Quivering with suppressed merriment, Kester took a button. “I see. Excellent. I tell you, Sylvia, I’ll buy a bale from somebody if you’ll buy a bale from me.”
Sylvia gave a tolerant little laugh.
“Now,
Kester, you know I have
barely
enough to live on! My poor Conrad,” she explained to Eleanor, “was not a practical business man for all his noble qualities. That’s why I’m giving all I have, my strength and my time, to the cause. It’s all I have to give.” She proceeded to explain that of course, she had known it all along, when people put their whole confidence into one staple commodity they were heading
straight
for disaster. As neither of them had ever heard her say so before, Kester continued to be amused and Eleanor irritated. Cousin Sylvia asked Kester if he would please look for her handkerchief, she must have dropped it when she got out of her buggy, and when he was gone she urged Eleanor in a confidential voice to be
very
cheerful during these trying days. “And
don’t
make such pessimistic remarks, my dear girl,” she went on. “What every man wants of his wife is comfort and cheer. I know about these things.”

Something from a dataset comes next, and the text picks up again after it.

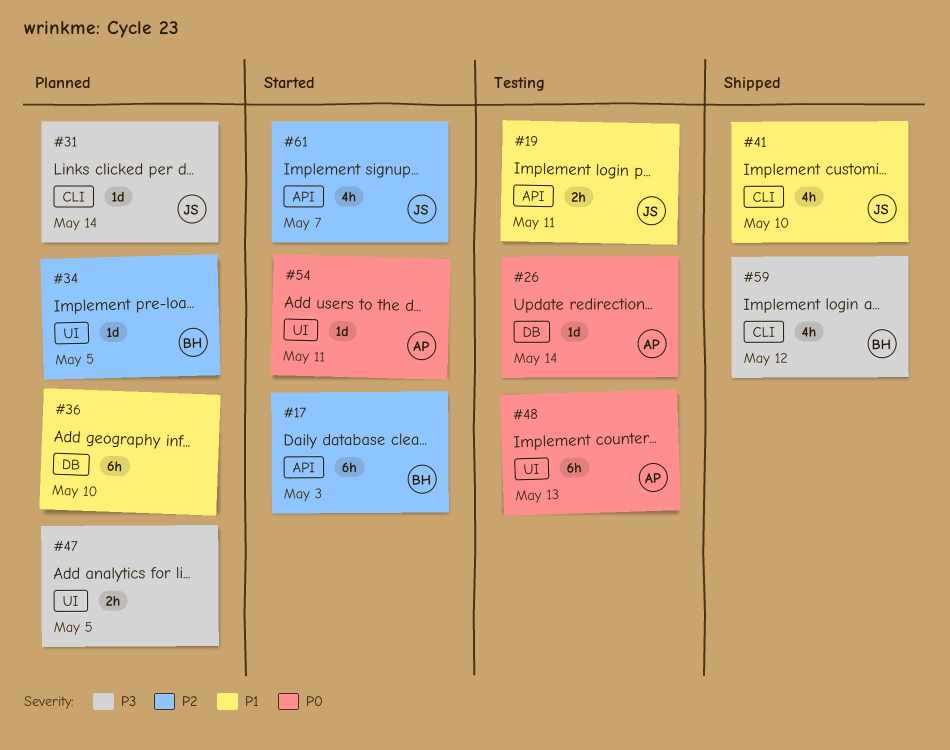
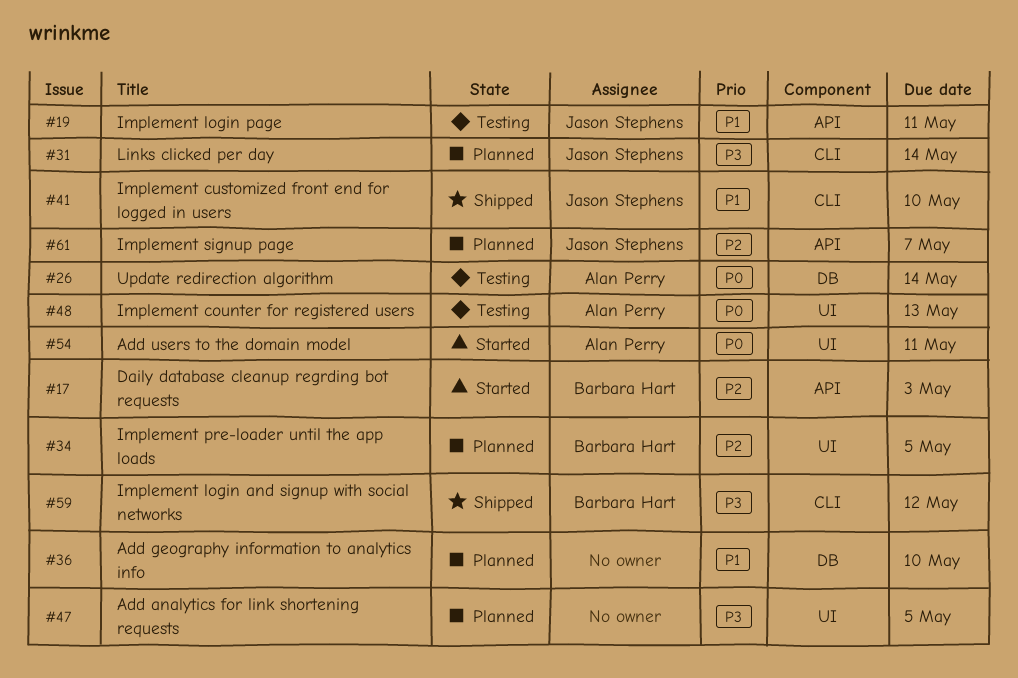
#61, status: Started -> Planned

Eleanor was tempted to slap her, but was saved from carrying out her impulse by Kester, who returned to say that he could not find the handkerchief, and remarkably Sylvia discovered that she still had it in her bag, how stupid of her to think she had dropped it. Now if they couldn’t buy a bale today, would they at least take tickets for the dance? Such a worthy cause. Eleanor was moved to wrath when Kester bought the tickets.
“Did you have to do that?” she demanded when Cousin Sylvia had left.
Kester sank into a chair and began to laugh. “No, but I did it because I wanted to. Isn’t she wonderful? The first time I ever got sent upstairs in disgrace it was for laughing at Sylvia out loud.”